All my family are going on a 'family' holiday without me and DC. That's parents, siblings plus partners and DC.
The idea first came about in 2022. At that time I let the organiser know when we would be available based on a CAO that has been in place for years. I'm not going to go into it but it's really not easy to move away from this order and also I wouldn't want to try unless it was a matter of life and death. Big backstory but suffice to say ex is very difficult.
Other family members don't have the same kinds of restrictions on when they can go.
Shortly after the initial discussion, a date and location was suggested.
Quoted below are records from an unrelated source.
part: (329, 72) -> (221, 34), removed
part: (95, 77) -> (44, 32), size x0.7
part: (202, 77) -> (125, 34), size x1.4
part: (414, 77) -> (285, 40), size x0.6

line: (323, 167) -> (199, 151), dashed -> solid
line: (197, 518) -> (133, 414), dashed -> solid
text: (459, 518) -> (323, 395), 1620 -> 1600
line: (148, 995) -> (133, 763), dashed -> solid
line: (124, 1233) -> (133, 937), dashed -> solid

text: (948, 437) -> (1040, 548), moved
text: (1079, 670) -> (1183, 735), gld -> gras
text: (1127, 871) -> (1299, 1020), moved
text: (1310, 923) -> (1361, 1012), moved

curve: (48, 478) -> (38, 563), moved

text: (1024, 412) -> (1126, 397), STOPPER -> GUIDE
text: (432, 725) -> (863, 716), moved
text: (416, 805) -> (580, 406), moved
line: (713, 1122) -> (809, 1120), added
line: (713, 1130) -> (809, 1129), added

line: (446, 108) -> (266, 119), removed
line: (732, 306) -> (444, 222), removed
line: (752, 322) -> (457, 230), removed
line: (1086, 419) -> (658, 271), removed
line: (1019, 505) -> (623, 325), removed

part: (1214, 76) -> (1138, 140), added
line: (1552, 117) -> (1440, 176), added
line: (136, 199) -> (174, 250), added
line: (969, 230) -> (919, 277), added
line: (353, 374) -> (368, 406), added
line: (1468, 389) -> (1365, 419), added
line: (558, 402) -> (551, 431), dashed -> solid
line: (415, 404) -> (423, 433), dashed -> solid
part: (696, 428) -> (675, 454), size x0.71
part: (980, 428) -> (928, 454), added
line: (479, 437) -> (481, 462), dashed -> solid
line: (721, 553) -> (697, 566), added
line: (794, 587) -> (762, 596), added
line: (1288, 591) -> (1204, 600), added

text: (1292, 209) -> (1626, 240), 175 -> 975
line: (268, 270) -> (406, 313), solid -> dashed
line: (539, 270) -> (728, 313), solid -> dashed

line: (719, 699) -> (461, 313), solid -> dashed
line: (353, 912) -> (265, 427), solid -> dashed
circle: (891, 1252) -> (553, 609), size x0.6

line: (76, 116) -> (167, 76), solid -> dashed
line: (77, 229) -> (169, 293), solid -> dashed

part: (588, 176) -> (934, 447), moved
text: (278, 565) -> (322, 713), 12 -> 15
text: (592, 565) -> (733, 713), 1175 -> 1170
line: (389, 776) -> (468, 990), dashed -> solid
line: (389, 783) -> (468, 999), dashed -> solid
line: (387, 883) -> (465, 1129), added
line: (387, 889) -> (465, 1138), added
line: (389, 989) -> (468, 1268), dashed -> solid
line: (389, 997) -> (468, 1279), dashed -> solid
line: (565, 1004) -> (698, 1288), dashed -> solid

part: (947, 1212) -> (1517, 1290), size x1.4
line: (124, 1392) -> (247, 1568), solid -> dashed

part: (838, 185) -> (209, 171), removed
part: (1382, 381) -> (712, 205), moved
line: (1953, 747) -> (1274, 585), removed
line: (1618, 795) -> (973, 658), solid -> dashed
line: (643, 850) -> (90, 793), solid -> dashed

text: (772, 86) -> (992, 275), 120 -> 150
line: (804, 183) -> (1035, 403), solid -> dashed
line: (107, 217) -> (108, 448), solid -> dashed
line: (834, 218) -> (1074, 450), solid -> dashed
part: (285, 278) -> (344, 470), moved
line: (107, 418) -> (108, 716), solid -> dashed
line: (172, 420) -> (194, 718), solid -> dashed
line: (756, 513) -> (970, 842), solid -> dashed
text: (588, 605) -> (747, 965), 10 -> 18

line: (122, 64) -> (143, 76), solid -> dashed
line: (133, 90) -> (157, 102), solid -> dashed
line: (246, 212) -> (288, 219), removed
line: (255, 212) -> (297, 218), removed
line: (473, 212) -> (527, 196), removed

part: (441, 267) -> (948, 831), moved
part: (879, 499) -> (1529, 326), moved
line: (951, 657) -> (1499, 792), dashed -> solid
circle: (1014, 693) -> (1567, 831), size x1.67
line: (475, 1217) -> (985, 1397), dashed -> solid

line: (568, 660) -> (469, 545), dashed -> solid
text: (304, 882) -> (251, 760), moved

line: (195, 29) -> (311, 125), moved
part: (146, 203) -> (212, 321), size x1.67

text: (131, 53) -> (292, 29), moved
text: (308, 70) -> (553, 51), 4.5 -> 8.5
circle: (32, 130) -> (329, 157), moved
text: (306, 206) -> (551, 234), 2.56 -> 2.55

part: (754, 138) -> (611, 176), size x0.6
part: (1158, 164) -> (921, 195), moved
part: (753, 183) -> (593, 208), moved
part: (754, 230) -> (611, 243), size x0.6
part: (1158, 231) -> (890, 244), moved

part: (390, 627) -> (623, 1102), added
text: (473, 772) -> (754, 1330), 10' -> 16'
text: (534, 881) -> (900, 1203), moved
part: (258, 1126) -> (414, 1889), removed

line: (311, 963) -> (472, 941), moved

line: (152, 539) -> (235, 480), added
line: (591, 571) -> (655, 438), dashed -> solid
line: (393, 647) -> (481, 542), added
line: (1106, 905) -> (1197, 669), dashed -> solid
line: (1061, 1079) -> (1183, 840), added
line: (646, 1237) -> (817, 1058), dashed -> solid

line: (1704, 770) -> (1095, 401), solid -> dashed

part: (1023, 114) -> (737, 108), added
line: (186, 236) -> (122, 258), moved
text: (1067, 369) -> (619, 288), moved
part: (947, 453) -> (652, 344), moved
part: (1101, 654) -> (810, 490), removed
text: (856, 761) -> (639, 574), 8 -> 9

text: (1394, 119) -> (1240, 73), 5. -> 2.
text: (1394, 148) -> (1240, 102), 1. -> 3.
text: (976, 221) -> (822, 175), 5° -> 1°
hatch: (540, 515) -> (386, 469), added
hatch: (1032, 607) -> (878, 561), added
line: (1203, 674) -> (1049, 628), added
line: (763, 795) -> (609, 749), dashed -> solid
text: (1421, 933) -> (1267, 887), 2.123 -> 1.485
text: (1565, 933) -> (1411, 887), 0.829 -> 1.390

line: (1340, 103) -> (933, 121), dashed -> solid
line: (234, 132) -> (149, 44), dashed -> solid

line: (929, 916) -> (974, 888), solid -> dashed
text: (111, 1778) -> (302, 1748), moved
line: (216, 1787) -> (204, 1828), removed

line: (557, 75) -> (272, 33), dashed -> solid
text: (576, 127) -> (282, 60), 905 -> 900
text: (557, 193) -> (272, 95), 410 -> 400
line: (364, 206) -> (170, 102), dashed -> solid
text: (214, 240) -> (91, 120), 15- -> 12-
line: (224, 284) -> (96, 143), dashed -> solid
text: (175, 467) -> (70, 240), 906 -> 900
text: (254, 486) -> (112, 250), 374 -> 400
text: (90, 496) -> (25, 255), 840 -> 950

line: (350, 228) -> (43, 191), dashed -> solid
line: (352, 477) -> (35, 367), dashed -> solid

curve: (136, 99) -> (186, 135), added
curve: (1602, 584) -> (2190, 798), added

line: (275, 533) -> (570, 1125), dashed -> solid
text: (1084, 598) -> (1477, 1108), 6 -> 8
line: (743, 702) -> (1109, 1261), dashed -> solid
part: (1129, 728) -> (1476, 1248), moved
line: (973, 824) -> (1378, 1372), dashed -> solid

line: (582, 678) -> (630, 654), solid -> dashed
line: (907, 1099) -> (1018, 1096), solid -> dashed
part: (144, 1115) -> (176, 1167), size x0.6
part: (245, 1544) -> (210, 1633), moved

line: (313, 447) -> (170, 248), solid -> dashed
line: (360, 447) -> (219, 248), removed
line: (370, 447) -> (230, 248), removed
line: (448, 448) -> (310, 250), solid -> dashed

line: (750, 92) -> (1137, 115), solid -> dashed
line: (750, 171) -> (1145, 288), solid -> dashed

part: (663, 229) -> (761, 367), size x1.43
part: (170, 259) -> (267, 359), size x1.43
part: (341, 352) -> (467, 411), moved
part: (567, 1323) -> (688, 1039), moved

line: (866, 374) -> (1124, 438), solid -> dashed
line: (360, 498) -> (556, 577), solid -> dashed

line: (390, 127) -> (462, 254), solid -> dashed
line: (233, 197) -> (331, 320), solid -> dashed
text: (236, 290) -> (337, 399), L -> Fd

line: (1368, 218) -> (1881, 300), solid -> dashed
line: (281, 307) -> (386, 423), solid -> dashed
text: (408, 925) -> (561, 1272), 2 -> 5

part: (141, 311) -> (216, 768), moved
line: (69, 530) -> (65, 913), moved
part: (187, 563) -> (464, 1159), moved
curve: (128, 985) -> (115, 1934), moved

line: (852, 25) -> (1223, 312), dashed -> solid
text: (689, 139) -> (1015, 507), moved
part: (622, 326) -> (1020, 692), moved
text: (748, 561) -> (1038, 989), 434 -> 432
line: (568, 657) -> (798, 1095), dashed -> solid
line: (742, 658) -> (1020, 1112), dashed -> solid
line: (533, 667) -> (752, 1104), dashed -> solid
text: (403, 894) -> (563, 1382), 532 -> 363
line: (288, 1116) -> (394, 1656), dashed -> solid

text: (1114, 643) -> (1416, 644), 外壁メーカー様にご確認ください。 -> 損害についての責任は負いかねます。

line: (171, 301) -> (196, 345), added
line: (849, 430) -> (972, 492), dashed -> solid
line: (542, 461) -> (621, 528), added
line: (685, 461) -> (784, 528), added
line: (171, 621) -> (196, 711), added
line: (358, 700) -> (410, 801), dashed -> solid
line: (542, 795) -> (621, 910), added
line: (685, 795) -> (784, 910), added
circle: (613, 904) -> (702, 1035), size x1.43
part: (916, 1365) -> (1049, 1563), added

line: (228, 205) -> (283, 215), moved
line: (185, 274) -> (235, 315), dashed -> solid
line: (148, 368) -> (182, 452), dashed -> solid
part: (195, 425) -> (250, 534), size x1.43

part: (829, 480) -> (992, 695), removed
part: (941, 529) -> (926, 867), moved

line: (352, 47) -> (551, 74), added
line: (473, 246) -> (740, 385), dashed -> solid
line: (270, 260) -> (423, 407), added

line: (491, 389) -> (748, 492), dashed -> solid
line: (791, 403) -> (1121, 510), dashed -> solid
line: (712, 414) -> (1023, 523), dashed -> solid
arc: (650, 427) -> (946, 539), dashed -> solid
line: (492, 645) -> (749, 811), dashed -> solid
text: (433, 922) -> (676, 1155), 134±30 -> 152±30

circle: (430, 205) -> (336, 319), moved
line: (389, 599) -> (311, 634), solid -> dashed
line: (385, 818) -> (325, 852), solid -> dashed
I immediately responded that it wouldn't work due to contact arrangements (which they should have known anyway from the details I had shared) and expected an alternative solution to be suggested, but instead it was just booked immediately and I was basically told it was hard luck. So I realised it wasn't important to them that we were there.
Some time later I was asked again by the organiser if I would go. I explained again why I couldn't but that a minor change to the dates would make it possible and wouldn't inconvenience anyone else. At this point original arrangements had fallen through so it was possible to change things as nothing was booked and it was still so far off anyway. I was told they would look into it but I heard nothing.
As I understand it there have been several changes of plan since, but never in a way that would allow me and DC to attend.
Now it seems it is definitely going ahead, on the dates that don't work for us.
So as not to drip feed, the organiser is paying but I would happily have paid for us anyway.
I haven't told DC the whole family will be going away without us and don't intend to if I can avoid it.
The organiser has had so many opportunities to change plans to accommodate my DC's availability and hasn't. And the others seem to be going along with it as if it doesn't matter if we aren't there.
I'm pretty much NC with the organiser now. I don't want to hold it against the rest of my family but wtf? AIBU to be pissed off? I feel so sad for my DC.